Most important, cloud-driven loss of campus control over the IT environment means that organizational and management models based on ownership, faith, authority, and hierarchy – however benevolent, inclusive, and open – will give way to models based on persuasion, negotiation, contracting, and assessment. It will become relatively less important for CIOs to be skilled at managing large organizations, and more important for them to know how to define, specify, and measure costs and results and to negotiate intramural agreements and extramural contracts consistently. Cost-effective use of cloud services also requires standardization, since nothing drives costs up and vendors away quite so quickly as idiosyncrasy. Migration to the cloud thus requires that CIOs understand emerging standards, especially for database schemas, security models, virtualization, system interfaces, and on and on. It requires that CIOs understand that strength lies in numbers – especially in campuses banding together to procure services rather than in departures from the norm, however innovative.

Almost as important, much of what campuses now achieve through regulation they will need to achieve through persuasion – policy will give way to pedagogy as the dominant mechanism for guiding users and units. I serve on the operations advisory committee for a federal agency. To ensure data and program integrity, the agency’s IT organization wanted to revise policies to regulate staff use of personal computers and small mobile devices to do their work from home or while traveling. It became rapidly clear, as the advisory committee reacted to this, that although it was perfectly possible to write policies governing the use of personal and mobile devices, most of those policies would be ignored unless the agency mounted a major educational campaign. Then it became clear that if there were a major educational campaign, this would minimize the need for policy changes. This is the kind of transition we can imagine in higher education: we need to help users to do the right thing, not just tell them.

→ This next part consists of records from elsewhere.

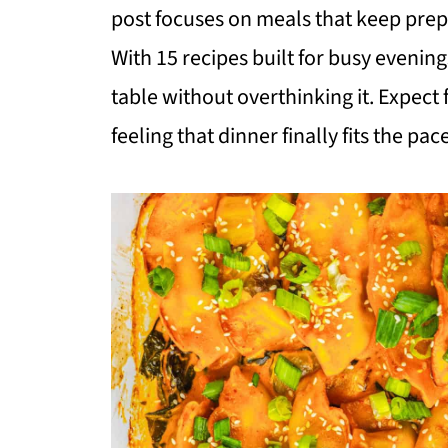
post focuses on meals that keep prep 
With 15 recipes built for busy evening
table without overthinking it. Expect fa
feeling that dinner finally fits the pac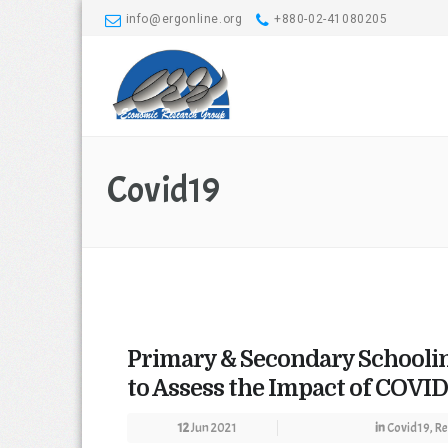
info@ergonline.org
+880-02-41080205
Covid19
Primary & Secondary Schooli
to Assess the Impact of COVID
12
Jun 2021
in
Covid19
,
Re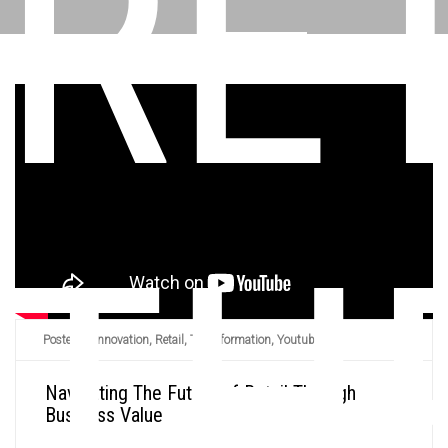
RE
TH
Posted in
Innovation
,
Retail
,
Transformation
,
Youtube
/
Navigating The Future of Retail Through
Business Value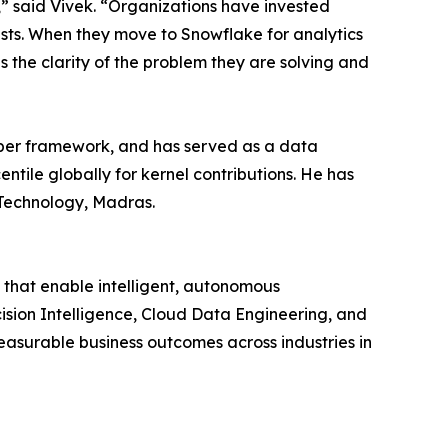
,” said Vivek. “Organizations have invested
rusts. When they move to Snowflake for analytics
the clarity of the problem they are solving and
loper framework, and has served as a data
ntile globally for kernel contributions. He has
 Technology, Madras.
that enable intelligent, autonomous
cision Intelligence, Cloud Data Engineering, and
asurable business outcomes across industries in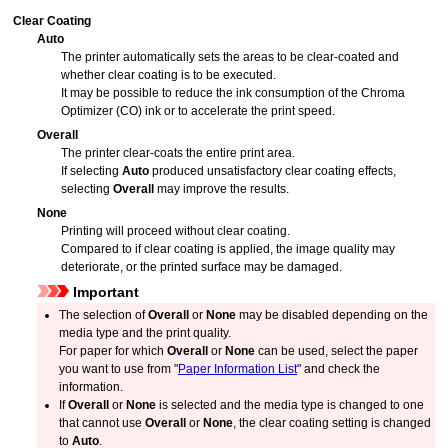
Clear Coating
Auto
The printer automatically sets the areas to be clear-coated and
whether clear coating is to be executed.
It may be possible to reduce the ink consumption of the Chroma
Optimizer (CO) ink or to accelerate the print speed.
Overall
The printer clear-coats the entire print area.
If selecting
Auto
produced unsatisfactory clear coating effects,
selecting
Overall
may improve the results.
None
Printing will proceed without clear coating.
Compared to if clear coating is applied, the image quality may
deteriorate, or the printed surface may be damaged.
Important
The selection of
Overall
or
None
may be disabled depending on the
media type and the print quality.
For paper for which
Overall
or
None
can be used, select the paper
you want to use from "
Paper Information List
" and check the
information.
If
Overall
or
None
is selected and the media type is changed to one
that cannot use
Overall
or
None
, the clear coating setting is changed
to
Auto
.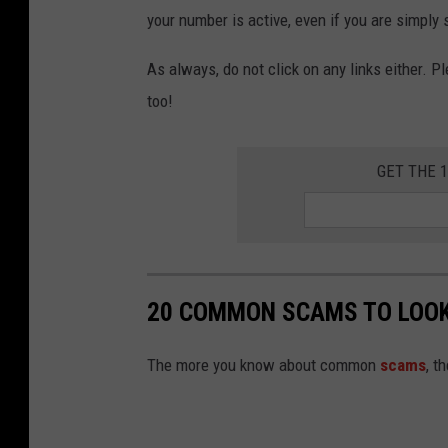
t
your number is active, even if you are simply s
u
r
As always, do not click on any links either. Pl
i
too!
GET THE 
20 COMMON SCAMS TO LOOK
The more you know about common
scams
, t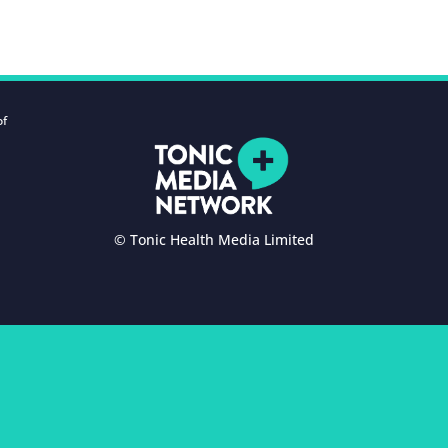
of
© Tonic Health Media Limited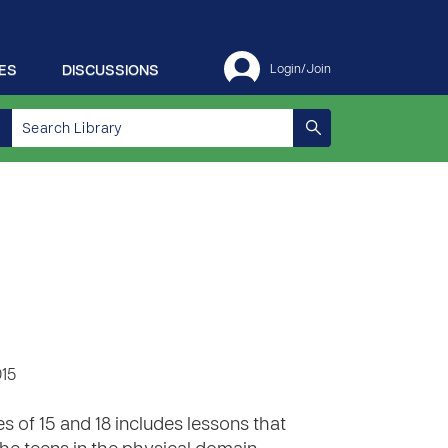
ES
DISCUSSIONS
Login/Join
015
 of 15 and 18 includes lessons that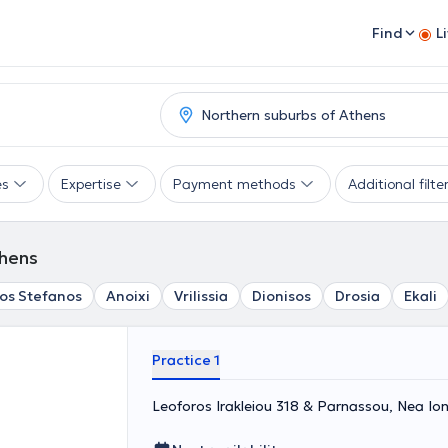
Find
L
es
Expertise
Payment methods
Additional filte
thens
os Stefanos
Anoixi
Vrilissia
Dionisos
Drosia
Ekali
Practice 1
Leoforos Irakleiou 318 & Parnassou, Nea Io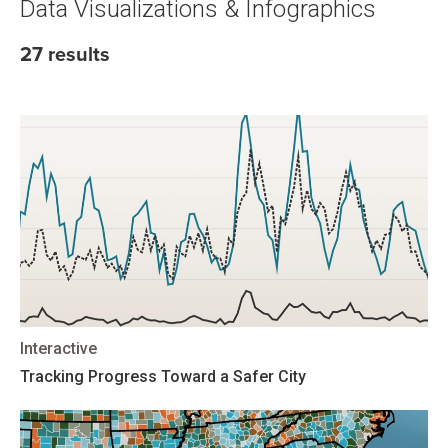
Data Visualizations & Infographics
27 results
Interactive
Tracking Progress Toward a Safer City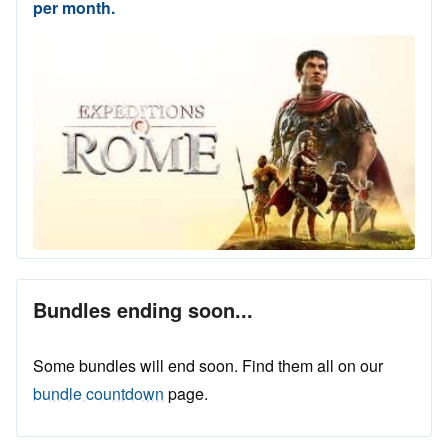
per month.
Bundles ending soon...
Some bundles will end soon. Find them all on our
bundle countdown
page.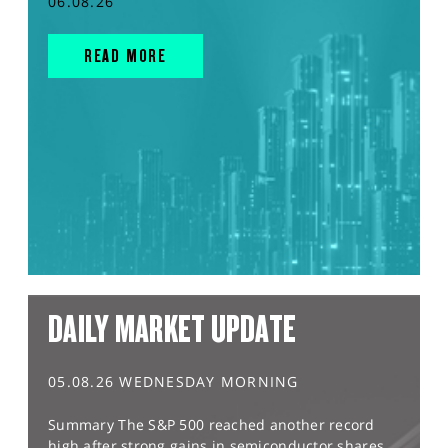
06.08.26
READ MORE
DAILY MARKET UPDATE
05.08.26 WEDNESDAY MORNING
Summary The S&P 500 reached another record
high after strong gains in semiconductor shares,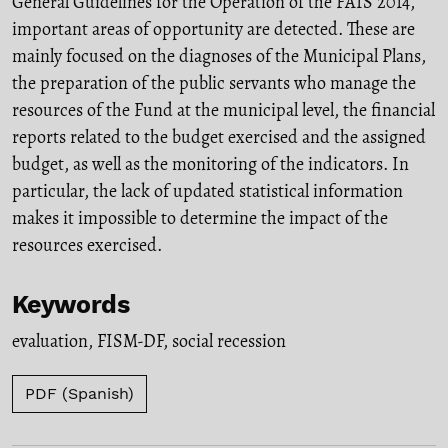
General Guidelines for the Operation of the FAIS 2014,
important areas of opportunity are detected. These are
mainly focused on the diagnoses of the Municipal Plans,
the preparation of the public servants who manage the
resources of the Fund at the municipal level, the financial
reports related to the budget exercised and the assigned
budget, as well as the monitoring of the indicators. In
particular, the lack of updated statistical information
makes it impossible to determine the impact of the
resources exercised.
Keywords
evaluation
,
FISM-DF
,
social recession
PDF (Spanish)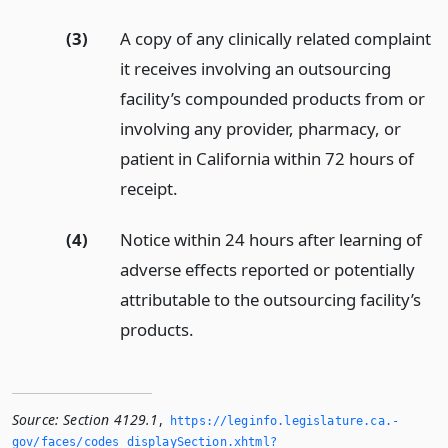
(3)
A copy of any clinically related complaint
it receives involving an outsourcing
facility’s compounded products from or
involving any provider, pharmacy, or
patient in California within 72 hours of
receipt.
(4)
Notice within 24 hours after learning of
adverse effects reported or potentially
attributable to the outsourcing facility’s
products.
Source:
Section 4129.1
,
https://leginfo.­legislature.­ca.­
gov/faces/codes_displaySection.­xhtml?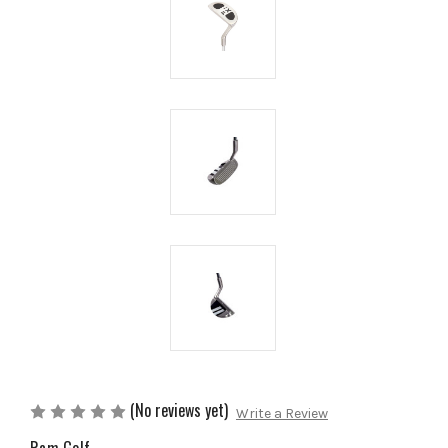
(No reviews yet)
Write a Review
Ram Golf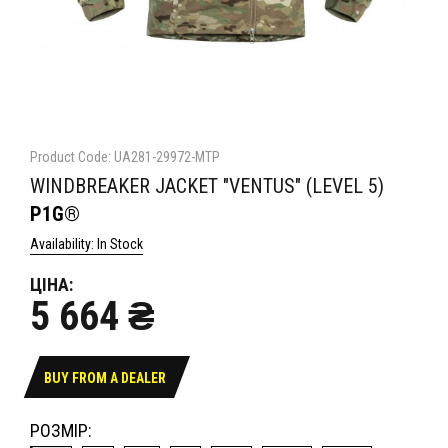
Product Code: UA281-29972-MTP
WINDBREAKER JACKET "VENTUS" (LEVEL 5)
P1G®
Availability: In Stock
ЦІНА:
5 664 ₴
BUY FROM A DEALER
РОЗМІР: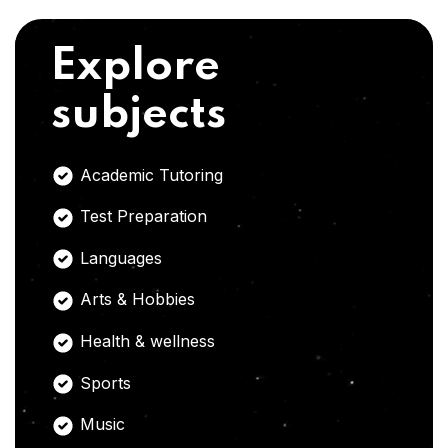
Explore
subjects
Academic Tutoring
Test Preparation
Languages
Arts & Hobbies
Health & wellness
Sports
Music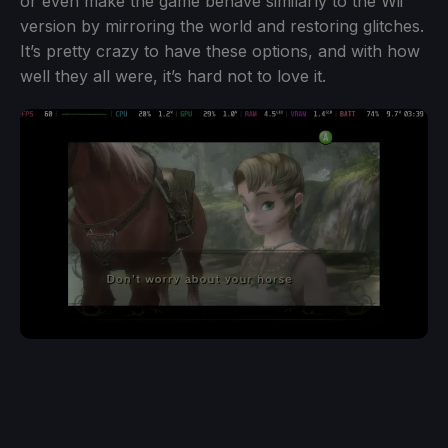
or even make the game behave similarly to the Wii
version by mirroring the world and restoring glitches.
It’s pretty crazy to have these options, and with how
well they all were, it’s hard not to love it.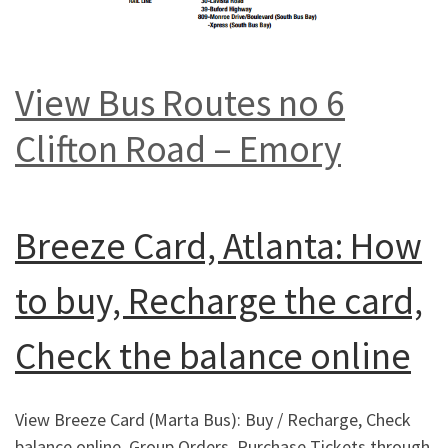
View Bus Routes no 6
Clifton Road – Emory
Breeze Card, Atlanta: How
to buy, Recharge the card,
Check the balance online
View Breeze Card (Marta Bus): Buy / Recharge, Check
balance online, Group Orders, Purchase Tickets through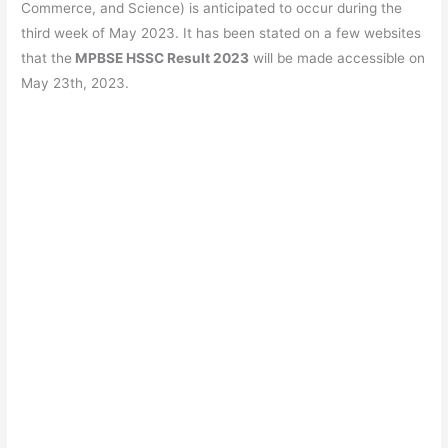
b
A
a
st
Commerce, and Science) is anticipated to occur during the
o
p
m
third week of May 2023. It has been stated on a few websites
that the
MPBSE HSSC Result 2023
will be made accessible on
o
p
May 23th, 2023.
k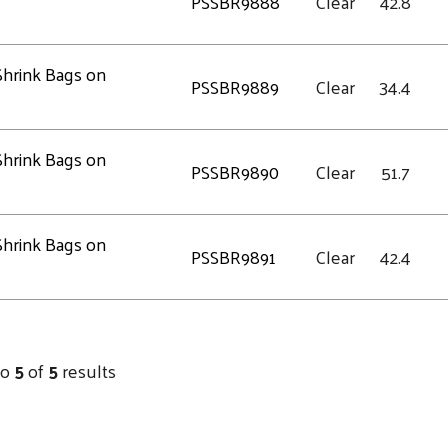
PSSBR9888
Clear
42.8
 Shrink Bags on
PSSBR9889
Clear
34.4
 Shrink Bags on
PSSBR9890
Clear
51.7
 Shrink Bags on
PSSBR9891
Clear
42.4
to
5
of
5
results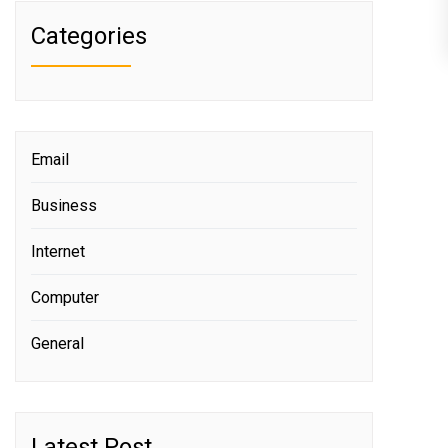
Categories
Email
Business
Internet
Computer
General
Latest Post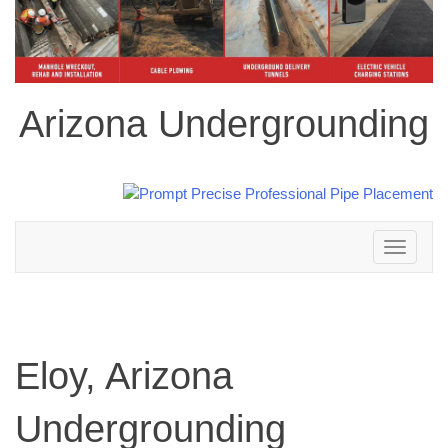
Arizona Undergrounding
Toggle
navigation
Eloy, Arizona
Undergrounding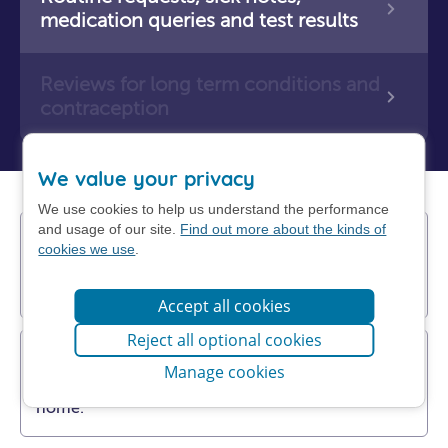
medication queries and test results
Reviews for long term conditions and
contraception
We value your privacy
We use cookies to help us understand the performance
and usage of our site.
Find out more about the kinds of
Find a pharmacy near you
cookies we use
.
You may be able to get help more quickly
from a pharmacy.
Accept all cookies
Reject all optional cookies
Get NHS self-help advice
Manage cookies
Find out how to manage your problem at
home.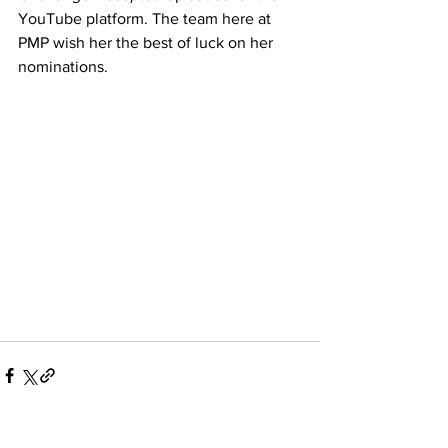
YouTube platform. The team here at 
PMP wish her the best of luck on her 
nominations. 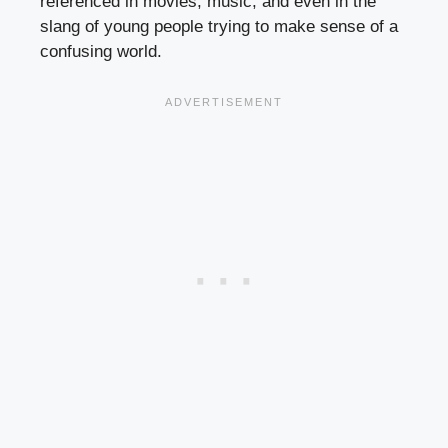
referenced in movies, music, and even in the
slang of young people trying to make sense of a
confusing world.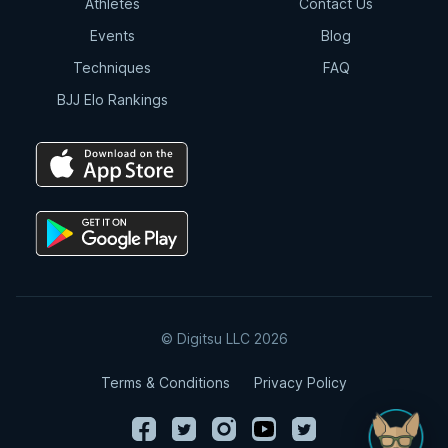
Athletes
Contact Us
Events
Blog
Techniques
FAQ
BJJ Elo Rankings
© Digitsu LLC 2026
Terms & Conditions
Privacy Policy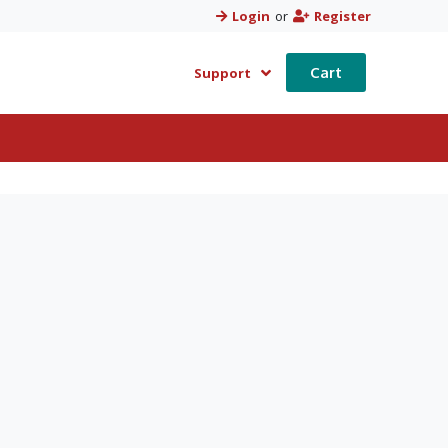
Login
or
Register
Cart
Support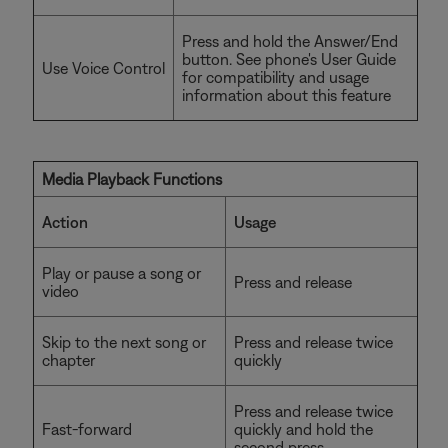
Press and hold the Answer/End
button. See phone's User Guide
Use Voice Control
for compatibility and usage
information about this feature
Media Playback Functions
Action
Usage
Play or pause a song or
Press and release
video
Skip to the next song or
Press and release twice
chapter
quickly
Press and release twice
Fast-forward
quickly and hold the
second press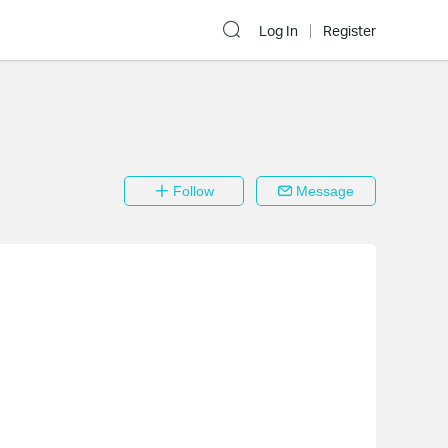
Log In
Register
Follow
Message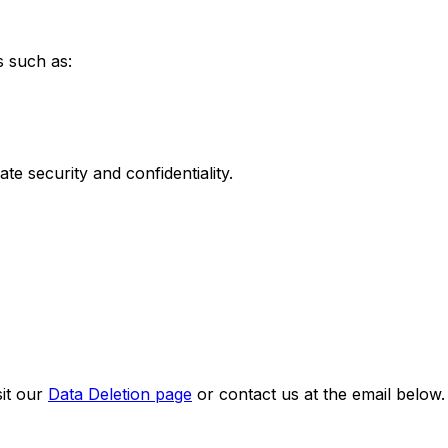
s such as:
te security and confidentiality.
sit our
Data Deletion page
or contact us at the email below.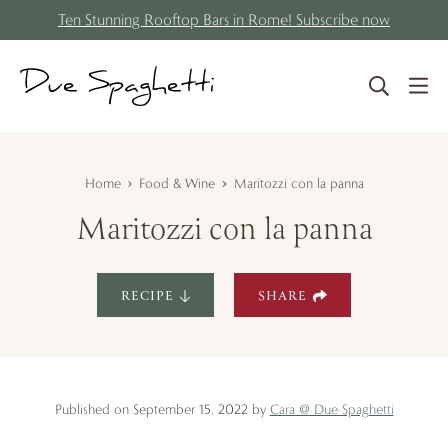
S
Skip
Ten Stunning Rooftop Bars in Rome! Subscribe now
k
to
i
content
p
t
o
R
Home
Food & Wine
Maritozzi con la panna
e
Maritozzi con la panna
c
i
p
RECIPE
SHARE
e
Published on September 15, 2022 by
Cara @ Due Spaghetti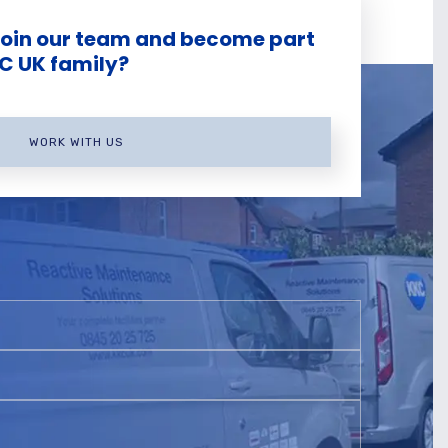
join our team and become part
KC UK family?
WORK WITH US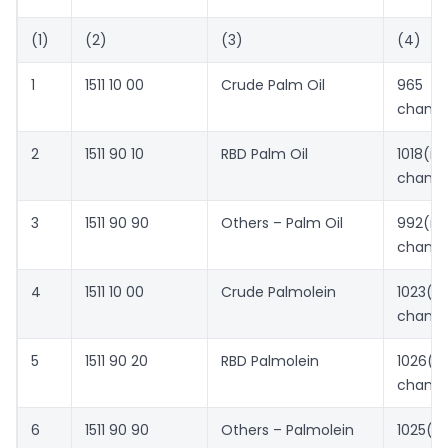
(1)
(2)
(3)
(4)
1
1511 10 00
Crude Palm Oil
965 (
chang
2
1511 90 10
RBD Palm Oil
1018(
chang
3
1511 90 90
Others – Palm Oil
992(
chang
4
1511 10 00
Crude Palmolein
1023(
chang
5
1511 90 20
RBD Palmolein
1026(
chang
6
1511 90 90
Others – Palmolein
1025(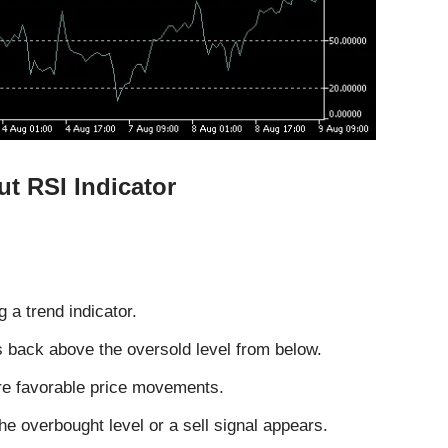
ut RSI Indicator
 a trend indicator.
 back above the oversold level from below.
e favorable price movements.
e overbought level or a sell signal appears.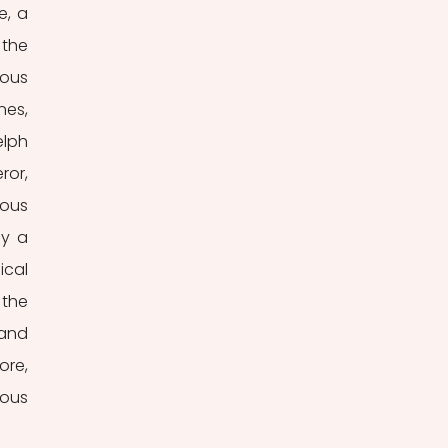
, a 
the 
ous 
es, 
lph 
or, 
ous 
y a 
cal 
the 
and 
re, 
ous 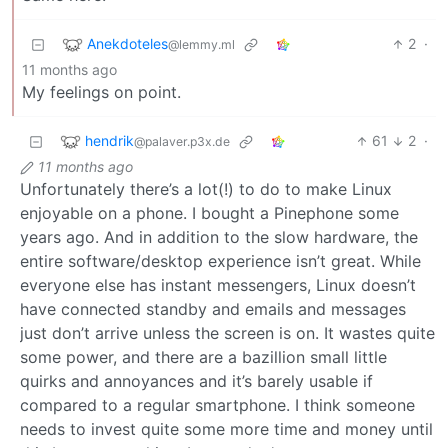
Anekdoteles
2
·
@lemmy.ml
11 months ago
My feelings on point.
hendrik
61
2
·
@palaver.p3x.de
11 months ago
Unfortunately there’s a lot(!) to do to make Linux
enjoyable on a phone. I bought a Pinephone some
years ago. And in addition to the slow hardware, the
entire software/desktop experience isn’t great. While
everyone else has instant messengers, Linux doesn’t
have connected standby and emails and messages
just don’t arrive unless the screen is on. It wastes quite
some power, and there are a bazillion small little
quirks and annoyances and it’s barely usable if
compared to a regular smartphone. I think someone
needs to invest quite some more time and money until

On occasion I’ve described my core management approaches as “bribery” and “conspiracy”. This meant that as CIO my job was was to make what was best for the university also be what was most appealing to individuals (that’s “bribery”), and that figuring out what was best for the university required discussion, collaboration, and agreement among a broad array of IT and non-IT campus leaders (“conspiracy”). As control gives way to the cloud for campus IT, these two approaches become equally relevant to vendor relations and inter-institutional joint action. We who provide information technology to higher education need to work together to ensure that as we lose control over IT resources we don’t also lose influence.